Saved entries:
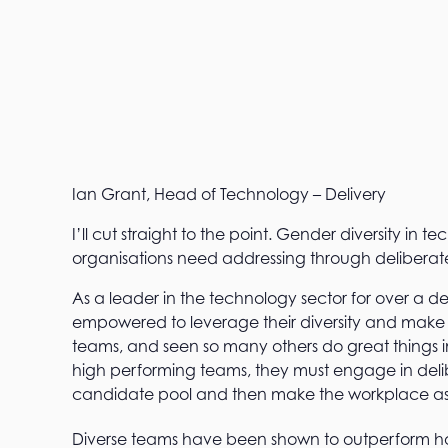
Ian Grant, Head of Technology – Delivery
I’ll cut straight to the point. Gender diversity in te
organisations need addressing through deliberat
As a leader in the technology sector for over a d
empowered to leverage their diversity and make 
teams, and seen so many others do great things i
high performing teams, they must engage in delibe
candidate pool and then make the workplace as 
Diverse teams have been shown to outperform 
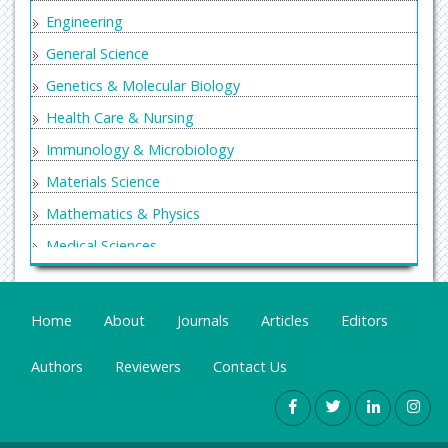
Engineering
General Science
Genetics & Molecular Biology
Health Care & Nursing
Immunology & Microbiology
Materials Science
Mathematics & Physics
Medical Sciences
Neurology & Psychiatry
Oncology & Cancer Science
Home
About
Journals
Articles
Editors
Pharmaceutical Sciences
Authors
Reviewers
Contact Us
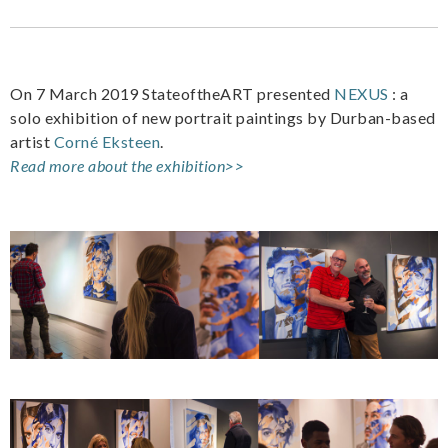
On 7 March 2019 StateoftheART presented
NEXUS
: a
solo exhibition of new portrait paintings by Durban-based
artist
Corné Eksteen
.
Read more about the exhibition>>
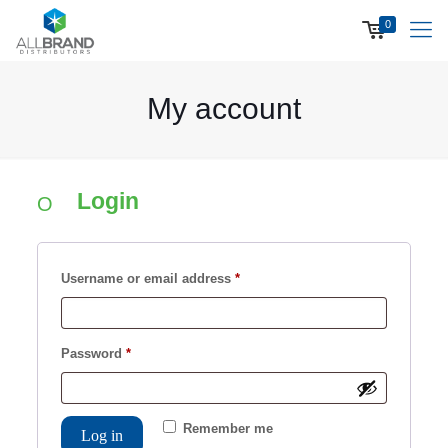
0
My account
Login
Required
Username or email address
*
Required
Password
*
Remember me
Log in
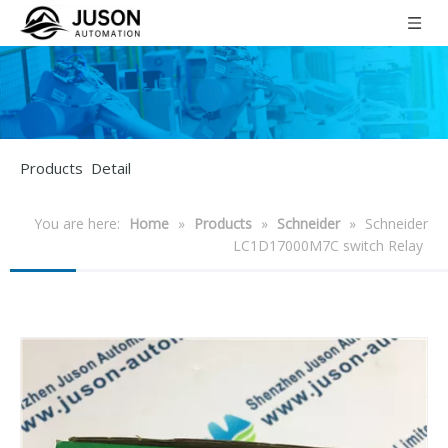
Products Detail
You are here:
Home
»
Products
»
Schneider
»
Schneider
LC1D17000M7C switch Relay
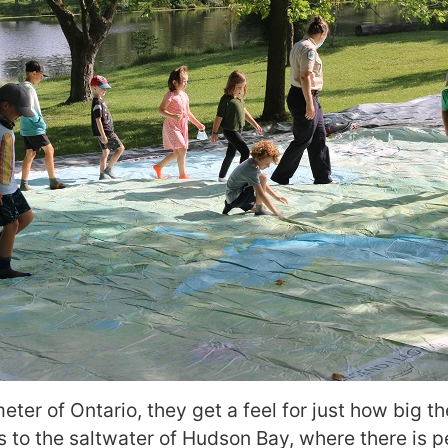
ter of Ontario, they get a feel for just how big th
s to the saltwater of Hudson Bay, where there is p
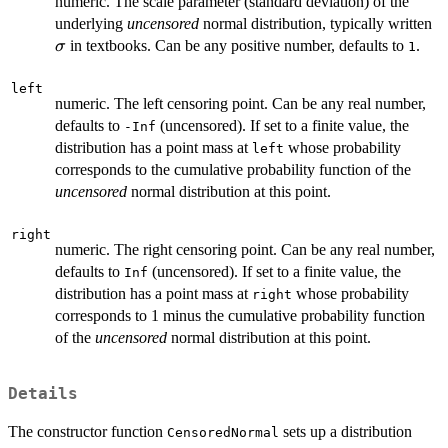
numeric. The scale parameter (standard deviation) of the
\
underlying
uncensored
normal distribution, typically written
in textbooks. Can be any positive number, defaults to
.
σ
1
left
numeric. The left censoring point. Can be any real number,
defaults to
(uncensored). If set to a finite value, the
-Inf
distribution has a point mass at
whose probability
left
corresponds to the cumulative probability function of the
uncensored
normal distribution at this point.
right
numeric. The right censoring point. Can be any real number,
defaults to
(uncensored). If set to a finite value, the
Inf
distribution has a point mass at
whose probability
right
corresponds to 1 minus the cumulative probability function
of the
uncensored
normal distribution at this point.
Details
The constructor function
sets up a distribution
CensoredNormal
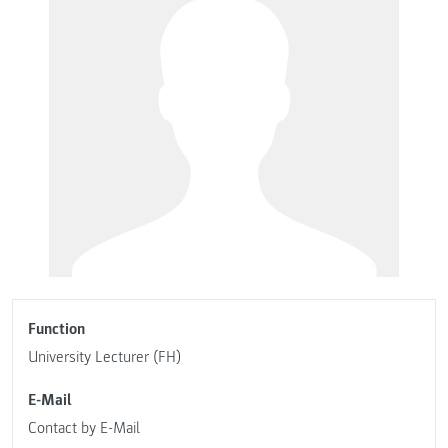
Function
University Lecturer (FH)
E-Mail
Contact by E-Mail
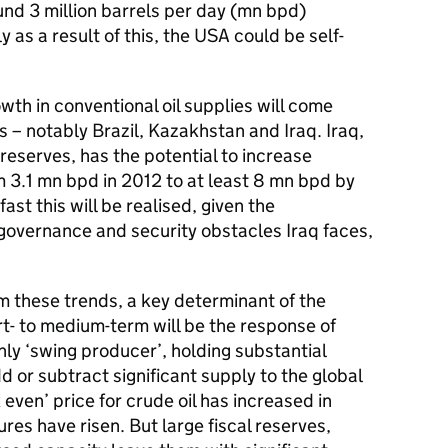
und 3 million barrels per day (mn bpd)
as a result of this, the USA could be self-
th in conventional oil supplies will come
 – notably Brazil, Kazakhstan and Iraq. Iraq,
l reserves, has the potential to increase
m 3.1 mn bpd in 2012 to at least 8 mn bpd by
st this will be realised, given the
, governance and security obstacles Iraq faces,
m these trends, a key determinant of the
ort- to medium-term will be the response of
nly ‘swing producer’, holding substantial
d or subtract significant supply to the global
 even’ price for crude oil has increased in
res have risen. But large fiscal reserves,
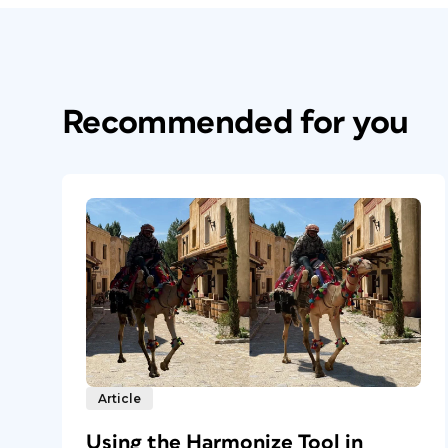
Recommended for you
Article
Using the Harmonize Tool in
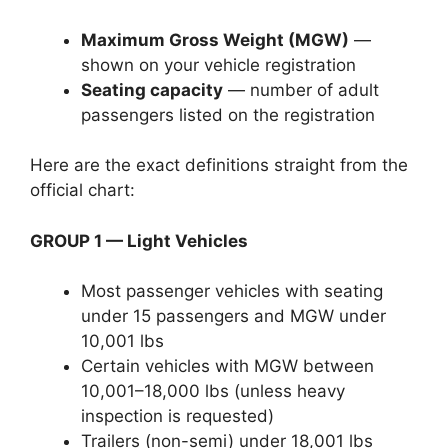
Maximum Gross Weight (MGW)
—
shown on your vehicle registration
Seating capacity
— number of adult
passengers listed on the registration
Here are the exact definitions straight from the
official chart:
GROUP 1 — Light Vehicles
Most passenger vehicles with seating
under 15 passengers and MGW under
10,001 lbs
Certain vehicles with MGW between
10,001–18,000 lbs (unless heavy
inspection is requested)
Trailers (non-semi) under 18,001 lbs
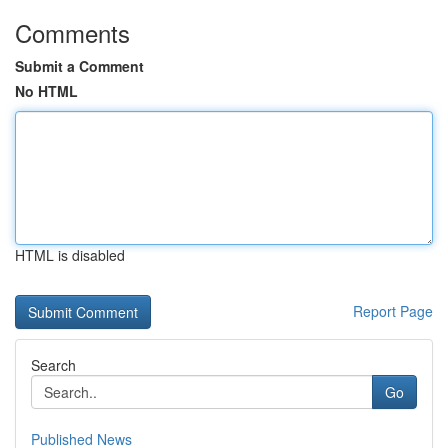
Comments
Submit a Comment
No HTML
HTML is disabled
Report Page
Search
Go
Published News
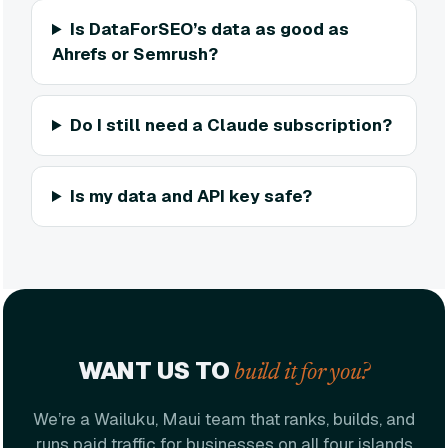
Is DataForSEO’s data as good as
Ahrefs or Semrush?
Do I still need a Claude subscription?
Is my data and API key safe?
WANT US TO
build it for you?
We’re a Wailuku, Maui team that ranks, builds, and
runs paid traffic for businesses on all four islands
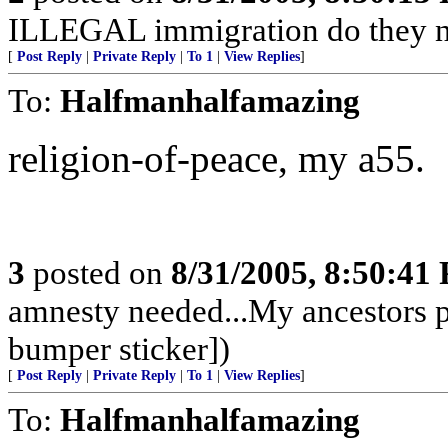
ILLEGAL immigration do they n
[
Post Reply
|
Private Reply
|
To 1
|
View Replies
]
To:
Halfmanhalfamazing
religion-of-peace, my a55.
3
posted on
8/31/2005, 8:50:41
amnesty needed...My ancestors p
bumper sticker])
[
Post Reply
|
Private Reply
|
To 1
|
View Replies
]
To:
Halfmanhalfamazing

Required work: Please return, exactly as written, the lines from the first line of the records above through the line containing "und 3 million barrels per day (mn bpd)", both included, leaving out any pictures.

Response area:
Ian Grant, Head of Technology – Delivery
I’ll cut straight to the point. Gender diversity in te
organisations need addressing through deliberat
As a leader in the technology sector for over a d
empowered to leverage their diversity and make 
teams, and seen so many others do great things i
high performing teams, they must engage in delibe
candidate pool and then make the workplace as 
Diverse teams have been shown to outperform 
Engineering
General Science
Genetics & Molecular Biology
Health Care & Nursing
Immunology & Microbiology
Materials Science
Mathematics & Physics
Medical Sciences
Neurology & Psychiatry
Oncology & Cancer Science
Home
About
Journals
Articles
Editors
Pharmaceutical Sciences
Authors
Reviewers
Contact Us
On 7 March 2019 StateoftheART presented
NEXUS
: a
solo exhibition of new portrait paintings by Durban-based
artist
Corné Eksteen
.
Read more about the exhibition>>
0
My account
Login
Required
Username or email address
*
Required
Password
*
Remember me
Log in
Products Detail
You are here:
Home
»
Products
»
Schneider
»
Schneider
LC1D17000M7C switch Relay
ter of Ontario, they get a feel for just how big th
s to the saltwater of Hudson Bay, where there is p
numeric. The scale parameter (standard deviation) of the
\
underlying
uncensored
normal distribution, typically written
in textbooks. Can be any positive number, defaults to
.
σ
1
left
numeric. The left censoring point. Can be any real number,
defaults to
(uncensored). If set to a finite value, the
-Inf
distribution has a point mass at
whose probability
left
corresponds to the cumulative probability function of the
uncensored
normal distribution at this point.
right
numeric. The right censoring point. Can be any real number,
defaults to
(uncensored). If set to a finite value, the
Inf
distribution has a point mass at
whose probability
right
corresponds to 1 minus the cumulative probability function
of the
uncensored
normal distribution at this point.
Details
The constructor function
sets up a distribution
CensoredNormal
Function
University Lecturer (FH)
E-Mail
Contact by E-Mail
und 3 million barrels per day (mn bpd)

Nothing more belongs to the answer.